Which anyone that bothers to make such claims, should be aware what it actually says regarding exceptions.
"On their face, the benefits of using exceptions outweigh the costs, especially in new projects. However, for existing code, the introduction of exceptions has implications on all dependent code. If exceptions can be propagated beyond a new project, it also becomes problematic to integrate the new project into existing exception-free code. Because most existing C++ code at Google is not prepared to deal with exceptions, it is comparatively difficult to adopt new code that generates exceptions."
They don't use exceptions, because already started on the wrong foot, and like legacy code of Titanic size there is no turning around now.
What does the Bible of idiomatic C++ says, aka C++ Core Guidelines?

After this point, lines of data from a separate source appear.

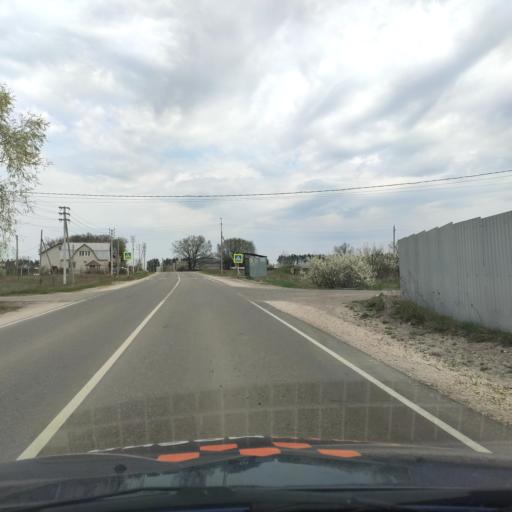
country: RU
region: Voronezj
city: Podgornoye
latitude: 51.8713
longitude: 39.1728
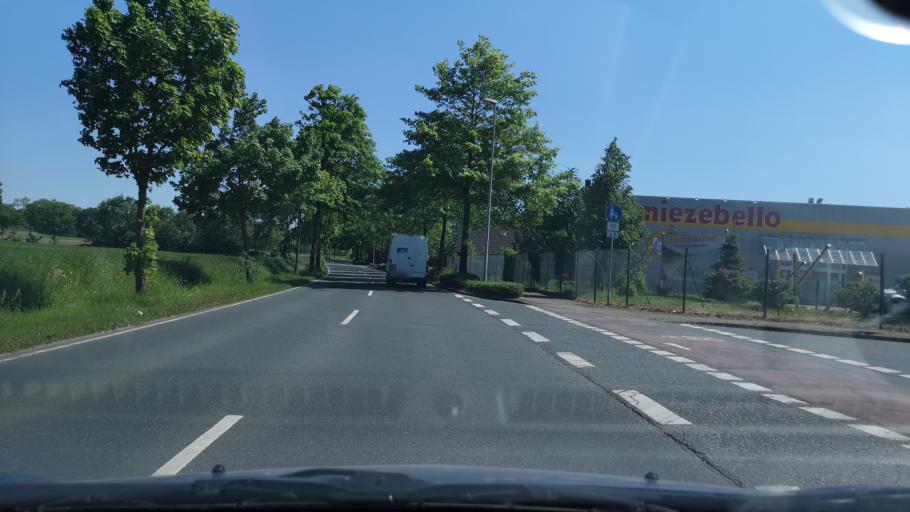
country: DE
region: Lower Saxony
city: Garbsen-Mitte
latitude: 52.4442
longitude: 9.6162
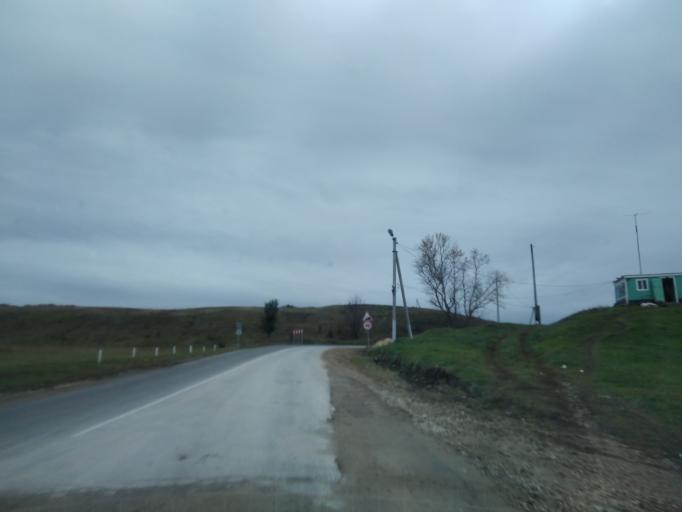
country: RU
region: Lipetsk
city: Zadonsk
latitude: 52.3202
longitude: 38.9232
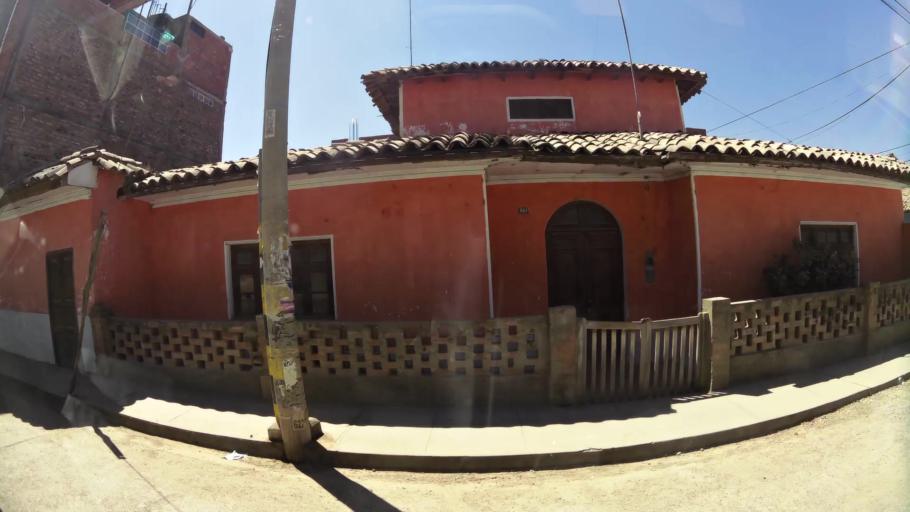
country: PE
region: Junin
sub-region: Provincia de Jauja
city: Jauja
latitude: -11.7733
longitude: -75.4960
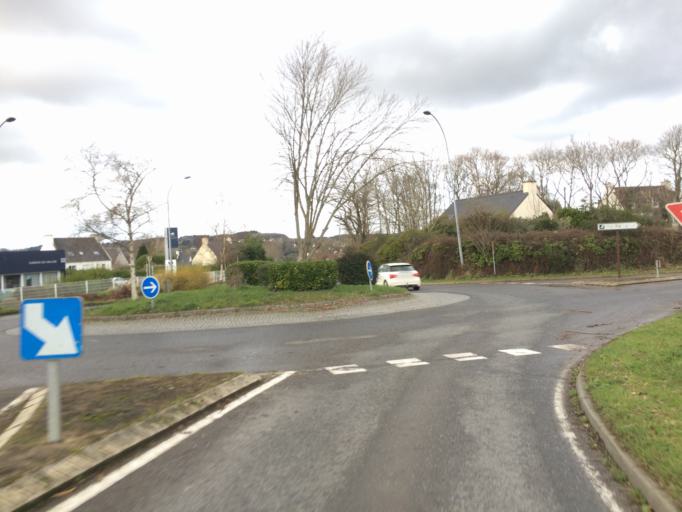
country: FR
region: Brittany
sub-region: Departement du Finistere
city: Daoulas
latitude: 48.3530
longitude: -4.2551
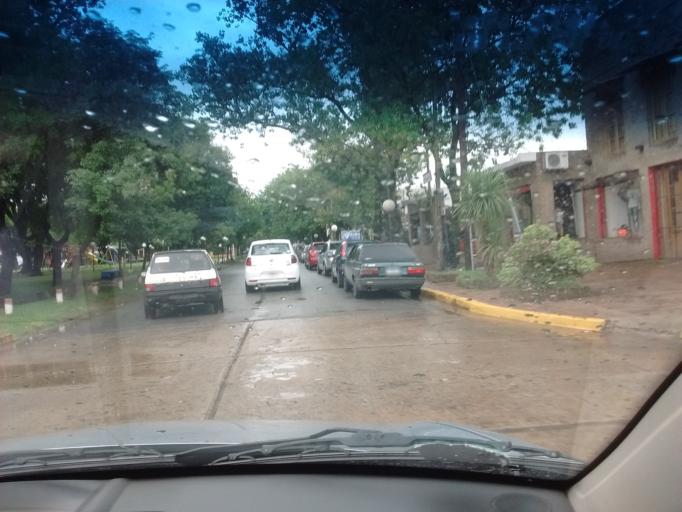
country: AR
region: Santa Fe
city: Funes
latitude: -32.9205
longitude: -60.8107
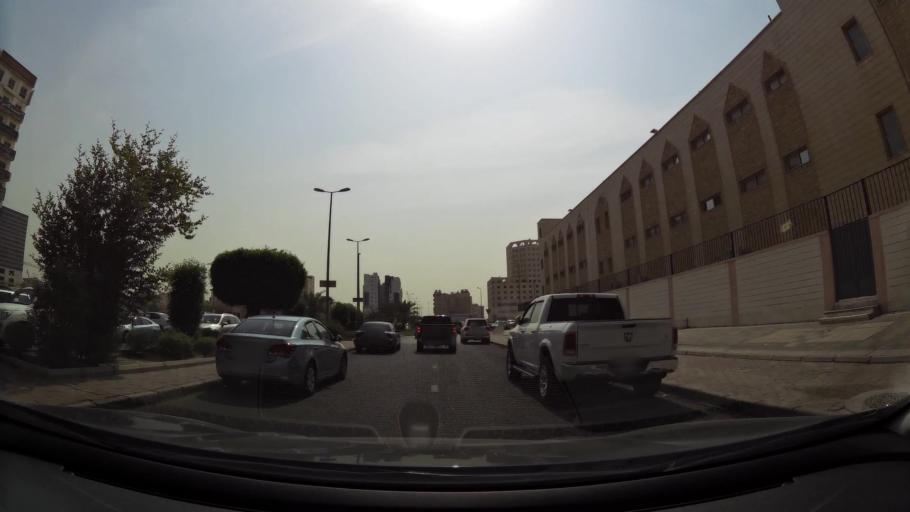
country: KW
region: Al Asimah
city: Ar Rabiyah
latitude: 29.3052
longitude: 47.9090
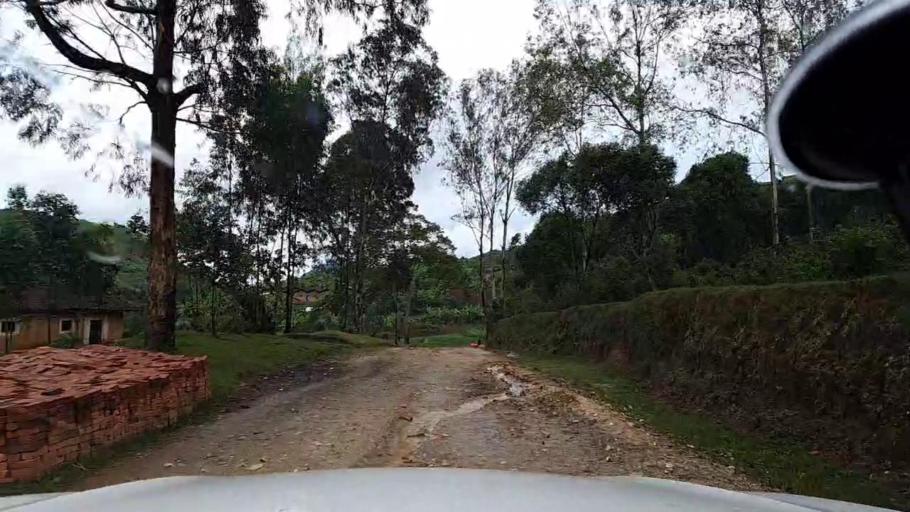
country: RW
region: Western Province
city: Kibuye
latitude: -2.1194
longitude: 29.4932
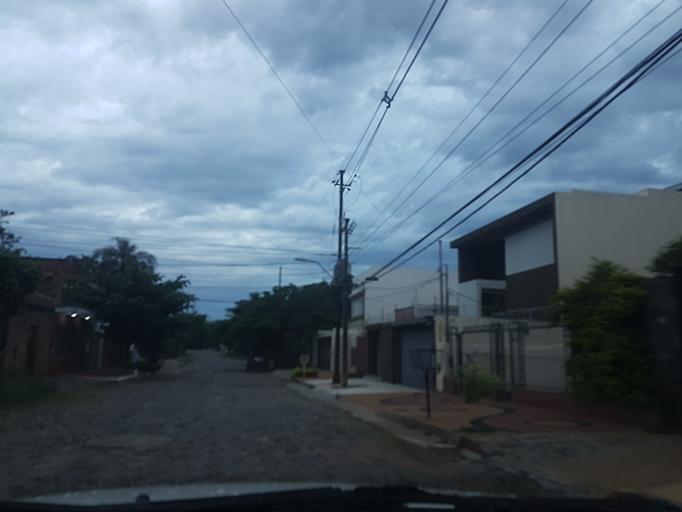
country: PY
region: Asuncion
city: Asuncion
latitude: -25.2778
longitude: -57.5965
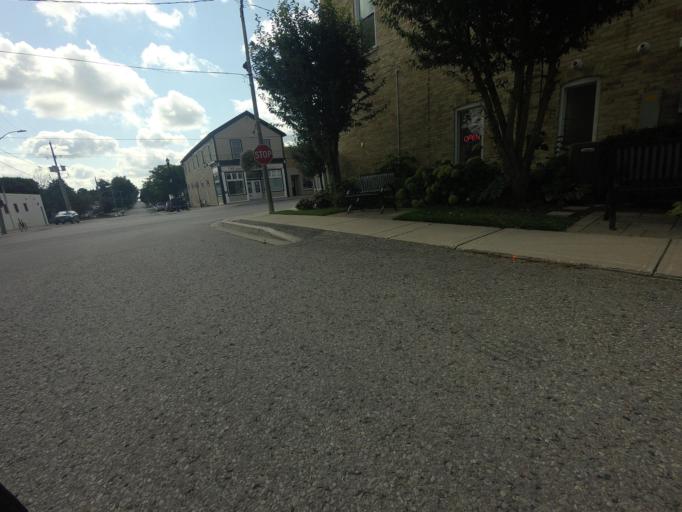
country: CA
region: Ontario
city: Huron East
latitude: 43.7365
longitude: -81.4296
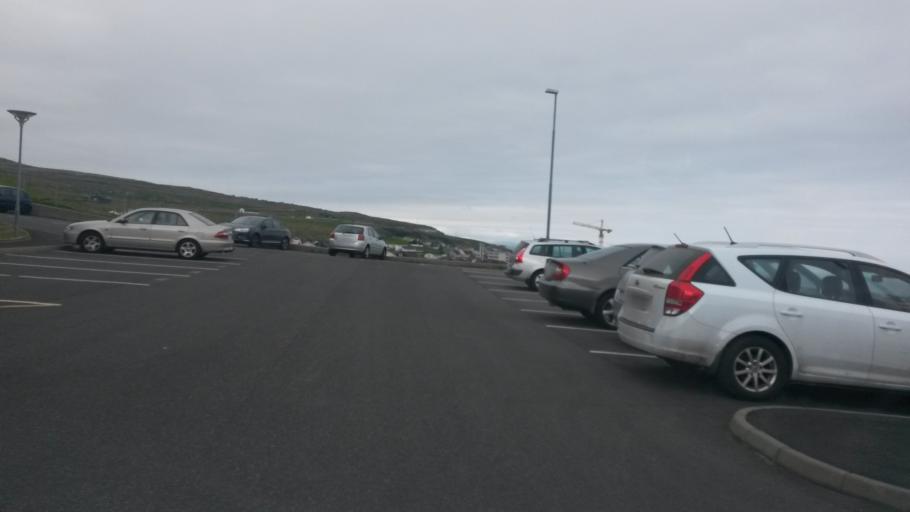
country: FO
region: Streymoy
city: Argir
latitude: 62.0021
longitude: -6.8061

It has several advices on E section, regarding exception coding best practices.
The rationale is probably that it’s better for C++ devs to write non idiomatic Rust than to keep writing unsafe C++. Like unless they use unsafe and completely circumvent the borrow checker, it’s still gonna be safer. Not letting perfect be the enemy of good and all.
Plus idiomatic rust isn’t that strict a definition. Clippy will guide you for most of the simple stuff and the rest isn’t always worth following. Like people who try to do stuff “correctly” with traits often end up with way more complexity than it’s worth.
I hate with passion two phase initialisation, C++ libraries that are bare bones C libraries wrapped in an extern "C" { }, malloc()/free(), C style coding and such.
A resource like this is a good place to discuss where the two languages are near and far. Of course there are going to be styles within each language that differ as much as the languages themselves.
The worst pitfall is Rust references == pointers.
They are implemented as pointers, but their role is to give temporary (often exclusive) access that is restricted to a statically know scope, which is pretty specific and fits only some uses of some pointers/C++ references. In C++ pointers typically mean avoiding copying, but Rust references avoid storing/keeping the data. When these goals don't overlap, people get stuck with a dreadful "does not live long enough" whack-a-mole.
>their role is to give temporary (often exclusive) access that is restricted to a statically know scope, which is pretty specific and fits only some uses of some pointers/C++ references
You could have a vector of references to heap allocated data, as long as the references were parametrized by the same lifetime. You might do this if implementing a tree iterator using a vector as a stack, for instance. That goes beyond a statically known scope. But implementing a mutable iterator the same way would require a stack of mutable pointers (and therefore unsafe code whenever you dereference them), since mutable references have to be unique. That does seem like a bad limitation.